As to other ethnicities that emerge in the novel. There are Romanians who generally are quiet and terrifying; I employed them mostly because of the reputation of the Romanian Securitat at the time, as being exceptionally dangerous. I gravitated to Turkey for similarly plot-driven reasons: I wanted antagonists and supporting characters who came from that part of the world but also a more secular tradition, and Turkey seemed to fit that bill.
The Americans are, well, Americans. And there are some members of the New York Italian mob, and a young woman from Hong Kong, and a pile of Canadians here and there. Those, I drew as best I could.
But ultimately, my heart was with the Russians in “Rasputin's Bastards”. Those folk, after all, are family.
═══
## DIRECTIVE A
In the passage on ethnicities in the novel, where is the young woman from?

Raw records
═══
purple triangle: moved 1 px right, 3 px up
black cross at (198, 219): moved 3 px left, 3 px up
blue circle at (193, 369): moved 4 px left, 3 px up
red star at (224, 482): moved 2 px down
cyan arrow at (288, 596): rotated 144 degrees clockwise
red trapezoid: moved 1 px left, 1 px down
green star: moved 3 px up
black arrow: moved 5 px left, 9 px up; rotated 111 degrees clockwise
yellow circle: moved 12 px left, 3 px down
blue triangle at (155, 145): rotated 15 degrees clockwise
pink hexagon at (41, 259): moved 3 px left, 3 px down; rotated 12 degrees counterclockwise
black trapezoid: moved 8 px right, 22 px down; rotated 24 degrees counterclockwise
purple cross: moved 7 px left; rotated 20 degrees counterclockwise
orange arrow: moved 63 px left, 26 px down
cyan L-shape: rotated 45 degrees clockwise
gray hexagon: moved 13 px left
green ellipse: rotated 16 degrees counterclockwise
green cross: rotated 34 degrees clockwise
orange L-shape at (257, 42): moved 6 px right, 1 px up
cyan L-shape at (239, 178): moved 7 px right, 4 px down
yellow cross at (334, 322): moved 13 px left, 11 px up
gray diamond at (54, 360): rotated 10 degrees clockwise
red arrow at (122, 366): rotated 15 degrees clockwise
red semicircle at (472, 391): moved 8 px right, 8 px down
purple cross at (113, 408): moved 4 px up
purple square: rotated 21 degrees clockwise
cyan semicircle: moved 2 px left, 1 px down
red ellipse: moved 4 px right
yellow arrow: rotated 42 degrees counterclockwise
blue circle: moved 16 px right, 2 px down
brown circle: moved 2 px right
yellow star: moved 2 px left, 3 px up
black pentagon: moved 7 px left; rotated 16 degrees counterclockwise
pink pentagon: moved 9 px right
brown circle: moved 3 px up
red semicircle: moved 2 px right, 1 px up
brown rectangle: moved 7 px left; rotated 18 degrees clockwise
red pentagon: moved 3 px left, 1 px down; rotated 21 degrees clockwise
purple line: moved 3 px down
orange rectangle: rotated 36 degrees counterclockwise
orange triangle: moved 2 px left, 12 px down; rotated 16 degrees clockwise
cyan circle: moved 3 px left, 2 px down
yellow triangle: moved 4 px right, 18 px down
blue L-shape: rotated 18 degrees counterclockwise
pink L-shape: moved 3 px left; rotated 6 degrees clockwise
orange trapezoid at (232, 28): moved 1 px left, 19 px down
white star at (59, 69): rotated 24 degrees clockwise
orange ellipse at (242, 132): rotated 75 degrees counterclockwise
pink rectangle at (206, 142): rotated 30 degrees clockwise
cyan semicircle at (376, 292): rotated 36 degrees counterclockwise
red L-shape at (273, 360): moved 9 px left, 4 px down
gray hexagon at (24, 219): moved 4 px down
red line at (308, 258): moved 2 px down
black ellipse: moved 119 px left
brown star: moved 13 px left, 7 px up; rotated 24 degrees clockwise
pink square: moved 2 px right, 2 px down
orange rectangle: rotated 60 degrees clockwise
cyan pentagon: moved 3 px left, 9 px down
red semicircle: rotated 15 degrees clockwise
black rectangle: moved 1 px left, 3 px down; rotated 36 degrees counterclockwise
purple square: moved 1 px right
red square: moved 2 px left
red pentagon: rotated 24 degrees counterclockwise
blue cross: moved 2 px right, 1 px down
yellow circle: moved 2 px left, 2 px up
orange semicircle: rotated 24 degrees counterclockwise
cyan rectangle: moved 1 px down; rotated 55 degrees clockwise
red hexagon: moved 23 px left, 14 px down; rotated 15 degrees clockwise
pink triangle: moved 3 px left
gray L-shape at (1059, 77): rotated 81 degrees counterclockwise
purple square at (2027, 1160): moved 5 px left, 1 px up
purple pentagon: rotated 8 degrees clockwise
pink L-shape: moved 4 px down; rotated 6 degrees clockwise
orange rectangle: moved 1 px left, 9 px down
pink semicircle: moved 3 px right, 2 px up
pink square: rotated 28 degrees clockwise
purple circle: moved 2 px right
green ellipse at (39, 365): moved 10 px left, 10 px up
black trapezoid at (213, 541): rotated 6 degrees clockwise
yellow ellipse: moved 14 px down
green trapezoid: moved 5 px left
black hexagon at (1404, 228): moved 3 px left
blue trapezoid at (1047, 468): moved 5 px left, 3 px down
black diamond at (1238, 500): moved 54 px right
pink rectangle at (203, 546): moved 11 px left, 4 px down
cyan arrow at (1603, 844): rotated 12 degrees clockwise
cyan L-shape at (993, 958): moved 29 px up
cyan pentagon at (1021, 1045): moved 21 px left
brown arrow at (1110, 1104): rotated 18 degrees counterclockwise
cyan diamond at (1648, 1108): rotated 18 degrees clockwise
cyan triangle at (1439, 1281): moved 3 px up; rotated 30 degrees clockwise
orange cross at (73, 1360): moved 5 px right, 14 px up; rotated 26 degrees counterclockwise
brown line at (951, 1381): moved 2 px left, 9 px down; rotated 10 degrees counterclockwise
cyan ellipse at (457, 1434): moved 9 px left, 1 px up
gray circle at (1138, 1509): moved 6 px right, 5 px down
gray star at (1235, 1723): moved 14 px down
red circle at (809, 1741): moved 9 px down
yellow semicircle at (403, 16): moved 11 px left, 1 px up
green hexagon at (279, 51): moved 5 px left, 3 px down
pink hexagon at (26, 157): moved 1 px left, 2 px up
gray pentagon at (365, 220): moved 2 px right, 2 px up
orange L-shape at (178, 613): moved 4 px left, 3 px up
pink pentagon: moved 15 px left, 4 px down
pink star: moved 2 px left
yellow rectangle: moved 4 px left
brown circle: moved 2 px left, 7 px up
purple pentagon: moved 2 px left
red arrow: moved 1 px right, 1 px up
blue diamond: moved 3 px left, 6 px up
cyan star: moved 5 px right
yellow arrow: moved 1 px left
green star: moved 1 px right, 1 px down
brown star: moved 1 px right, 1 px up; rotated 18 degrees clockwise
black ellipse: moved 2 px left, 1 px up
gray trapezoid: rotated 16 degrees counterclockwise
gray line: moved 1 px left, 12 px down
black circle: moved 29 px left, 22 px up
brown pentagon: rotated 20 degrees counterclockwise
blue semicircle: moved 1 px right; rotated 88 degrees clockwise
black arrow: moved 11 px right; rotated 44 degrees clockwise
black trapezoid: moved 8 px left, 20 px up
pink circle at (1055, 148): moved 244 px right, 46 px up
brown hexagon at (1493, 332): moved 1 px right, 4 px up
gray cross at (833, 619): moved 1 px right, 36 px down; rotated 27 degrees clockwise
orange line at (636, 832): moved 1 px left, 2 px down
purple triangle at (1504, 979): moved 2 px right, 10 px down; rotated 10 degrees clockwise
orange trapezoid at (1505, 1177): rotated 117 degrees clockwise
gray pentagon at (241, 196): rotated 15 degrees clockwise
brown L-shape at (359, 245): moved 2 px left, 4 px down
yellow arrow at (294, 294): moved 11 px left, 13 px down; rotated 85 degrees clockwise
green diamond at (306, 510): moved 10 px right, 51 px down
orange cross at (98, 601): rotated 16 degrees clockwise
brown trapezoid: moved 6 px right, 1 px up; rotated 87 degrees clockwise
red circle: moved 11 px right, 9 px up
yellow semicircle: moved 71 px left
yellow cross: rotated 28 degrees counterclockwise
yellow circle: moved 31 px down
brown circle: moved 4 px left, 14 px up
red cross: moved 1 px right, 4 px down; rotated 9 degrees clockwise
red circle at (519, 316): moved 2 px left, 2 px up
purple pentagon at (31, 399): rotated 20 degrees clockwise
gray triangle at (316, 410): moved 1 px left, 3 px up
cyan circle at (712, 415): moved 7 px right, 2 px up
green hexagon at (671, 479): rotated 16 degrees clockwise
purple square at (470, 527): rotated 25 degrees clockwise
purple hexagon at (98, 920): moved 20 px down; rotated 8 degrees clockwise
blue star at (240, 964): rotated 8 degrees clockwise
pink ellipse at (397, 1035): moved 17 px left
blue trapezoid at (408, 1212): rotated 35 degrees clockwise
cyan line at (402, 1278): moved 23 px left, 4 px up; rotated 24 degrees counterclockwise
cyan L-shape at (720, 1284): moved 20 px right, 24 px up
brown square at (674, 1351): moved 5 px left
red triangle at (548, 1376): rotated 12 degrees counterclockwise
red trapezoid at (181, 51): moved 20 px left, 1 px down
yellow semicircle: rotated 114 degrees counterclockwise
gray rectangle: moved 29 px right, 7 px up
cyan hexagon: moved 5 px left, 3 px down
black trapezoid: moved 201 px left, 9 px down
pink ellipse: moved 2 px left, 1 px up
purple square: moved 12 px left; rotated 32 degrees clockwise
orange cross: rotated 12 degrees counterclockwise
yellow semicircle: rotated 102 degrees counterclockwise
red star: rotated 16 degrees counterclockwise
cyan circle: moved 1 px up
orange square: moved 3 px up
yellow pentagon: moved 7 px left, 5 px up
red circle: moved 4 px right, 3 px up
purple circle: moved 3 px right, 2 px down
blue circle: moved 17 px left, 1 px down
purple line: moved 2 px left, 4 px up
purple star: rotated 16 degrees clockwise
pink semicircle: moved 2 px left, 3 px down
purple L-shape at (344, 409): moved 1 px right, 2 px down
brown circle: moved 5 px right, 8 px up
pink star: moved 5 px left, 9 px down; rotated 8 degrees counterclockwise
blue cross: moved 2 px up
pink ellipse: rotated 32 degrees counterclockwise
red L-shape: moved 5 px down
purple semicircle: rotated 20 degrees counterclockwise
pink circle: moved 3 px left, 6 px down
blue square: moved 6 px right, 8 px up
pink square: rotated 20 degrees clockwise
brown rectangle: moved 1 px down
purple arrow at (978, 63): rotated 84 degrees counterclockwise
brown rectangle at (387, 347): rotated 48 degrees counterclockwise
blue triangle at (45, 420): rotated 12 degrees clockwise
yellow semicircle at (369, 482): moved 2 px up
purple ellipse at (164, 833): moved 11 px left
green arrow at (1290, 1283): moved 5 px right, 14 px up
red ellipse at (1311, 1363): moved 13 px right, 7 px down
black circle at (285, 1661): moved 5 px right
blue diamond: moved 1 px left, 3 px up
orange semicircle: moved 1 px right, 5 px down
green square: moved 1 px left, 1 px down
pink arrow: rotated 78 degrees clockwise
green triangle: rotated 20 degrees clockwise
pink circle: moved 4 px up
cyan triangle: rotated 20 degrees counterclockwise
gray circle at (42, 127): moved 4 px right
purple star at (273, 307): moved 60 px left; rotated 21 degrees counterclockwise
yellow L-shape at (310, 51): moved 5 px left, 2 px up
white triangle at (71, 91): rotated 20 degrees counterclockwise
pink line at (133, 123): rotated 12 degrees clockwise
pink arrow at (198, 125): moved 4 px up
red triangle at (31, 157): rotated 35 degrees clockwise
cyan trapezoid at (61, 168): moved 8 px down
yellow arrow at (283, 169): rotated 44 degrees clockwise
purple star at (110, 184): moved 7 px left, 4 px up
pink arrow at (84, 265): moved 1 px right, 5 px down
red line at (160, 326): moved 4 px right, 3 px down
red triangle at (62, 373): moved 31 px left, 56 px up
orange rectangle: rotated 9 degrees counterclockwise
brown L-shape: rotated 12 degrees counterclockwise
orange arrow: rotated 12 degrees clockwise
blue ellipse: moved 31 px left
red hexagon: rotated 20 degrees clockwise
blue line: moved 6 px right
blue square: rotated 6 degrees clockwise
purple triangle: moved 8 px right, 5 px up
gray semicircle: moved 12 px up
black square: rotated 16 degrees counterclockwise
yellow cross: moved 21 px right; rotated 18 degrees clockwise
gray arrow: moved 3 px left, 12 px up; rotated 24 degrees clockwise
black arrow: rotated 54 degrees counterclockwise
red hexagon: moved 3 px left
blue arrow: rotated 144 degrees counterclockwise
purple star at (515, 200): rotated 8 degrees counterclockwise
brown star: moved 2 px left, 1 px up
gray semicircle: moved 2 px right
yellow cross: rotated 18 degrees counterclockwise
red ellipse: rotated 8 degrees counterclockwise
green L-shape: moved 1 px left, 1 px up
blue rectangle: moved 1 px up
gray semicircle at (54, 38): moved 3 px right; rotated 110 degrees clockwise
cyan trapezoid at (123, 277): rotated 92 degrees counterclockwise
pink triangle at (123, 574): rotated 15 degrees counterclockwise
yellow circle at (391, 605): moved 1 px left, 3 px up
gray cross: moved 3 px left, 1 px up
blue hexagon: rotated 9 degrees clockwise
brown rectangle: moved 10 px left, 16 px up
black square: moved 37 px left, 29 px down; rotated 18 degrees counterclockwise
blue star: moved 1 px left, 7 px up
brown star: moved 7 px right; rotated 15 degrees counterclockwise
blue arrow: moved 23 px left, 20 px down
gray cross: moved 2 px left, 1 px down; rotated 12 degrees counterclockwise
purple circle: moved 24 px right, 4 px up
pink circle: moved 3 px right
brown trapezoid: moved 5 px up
═══
## DIRECTIVE B
Please render the part of the raw record rows that opens with the first line and closes with the line containing "pink hexagon at (41, 259): moved", both included, as a Markdown table with the columns Row and Line, leaving out blank lines.

## TASK RESULT A
Hong Kong.

## TASK RESULT B
| Row | Line |
|---|---|
| 1 | purple triangle: moved 1 px right, 3 px up |
| 2 | black cross at (198, 219): moved 3 px left, 3 px up |
| 3 | blue circle at (193, 369): moved 4 px left, 3 px up |
| 4 | red star at (224, 482): moved 2 px down |
| 5 | cyan arrow at (288, 596): rotated 144 degrees clockwise |
| 6 | red trapezoid: moved 1 px left, 1 px down |
| 7 | green star: moved 3 px up |
| 8 | black arrow: moved 5 px left, 9 px up; rotated 111 degrees clockwise |
| 9 | yellow circle: moved 12 px left, 3 px down |
| 10 | blue triangle at (155, 145): rotated 15 degrees clockwise |
| 11 | pink hexagon at (41, 259): moved 3 px left, 3 px down; rotated 12 degrees counterclockwise |